▸ REQUIRED WORK: Look through the listing below, and wherever a line has the string "writ", pull it out.

▸ MATERIAL FOR THIS EXERCISE:

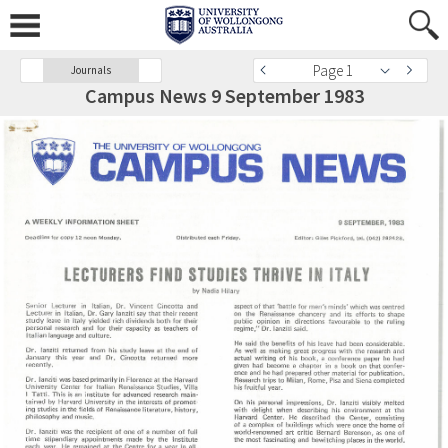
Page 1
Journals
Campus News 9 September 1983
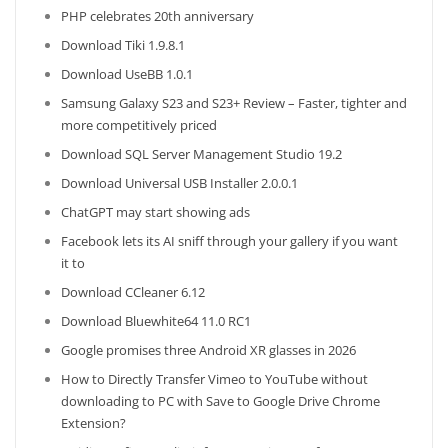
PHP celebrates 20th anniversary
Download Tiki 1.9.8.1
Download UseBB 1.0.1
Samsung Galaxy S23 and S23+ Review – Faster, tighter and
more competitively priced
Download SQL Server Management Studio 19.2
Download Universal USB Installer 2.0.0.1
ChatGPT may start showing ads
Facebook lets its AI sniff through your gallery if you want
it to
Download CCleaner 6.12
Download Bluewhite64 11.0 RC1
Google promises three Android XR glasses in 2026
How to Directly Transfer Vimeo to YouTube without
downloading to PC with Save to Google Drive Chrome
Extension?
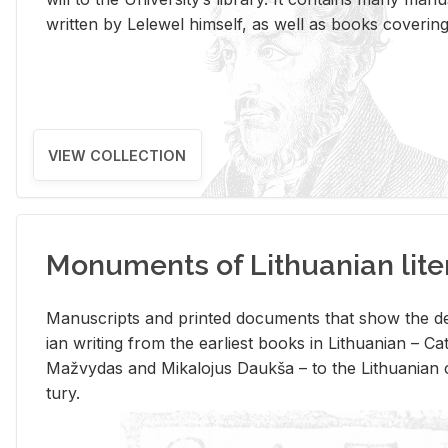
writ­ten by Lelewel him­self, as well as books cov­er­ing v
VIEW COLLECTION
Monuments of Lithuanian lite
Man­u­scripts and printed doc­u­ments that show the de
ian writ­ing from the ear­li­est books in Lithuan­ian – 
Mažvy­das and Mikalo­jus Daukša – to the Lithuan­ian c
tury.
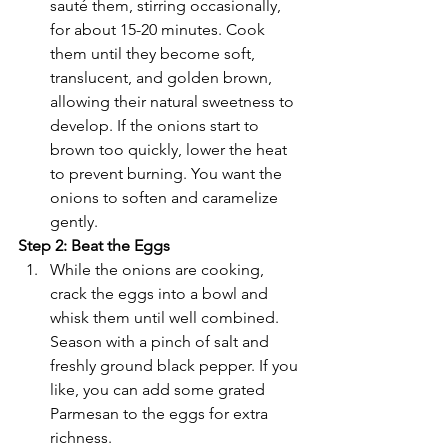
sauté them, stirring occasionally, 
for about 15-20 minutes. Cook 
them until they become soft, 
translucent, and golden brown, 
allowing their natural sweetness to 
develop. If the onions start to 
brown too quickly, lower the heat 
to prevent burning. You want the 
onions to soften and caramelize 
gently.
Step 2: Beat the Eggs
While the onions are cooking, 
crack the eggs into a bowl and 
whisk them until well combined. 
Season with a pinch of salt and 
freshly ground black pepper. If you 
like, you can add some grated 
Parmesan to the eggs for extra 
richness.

▸ ANSWER TO THE EXERCISE:
writ­ten by Lelewel him­self, as well as books cov­er­ing v
ian writ­ing from the ear­li­est books in Lithuan­ian – 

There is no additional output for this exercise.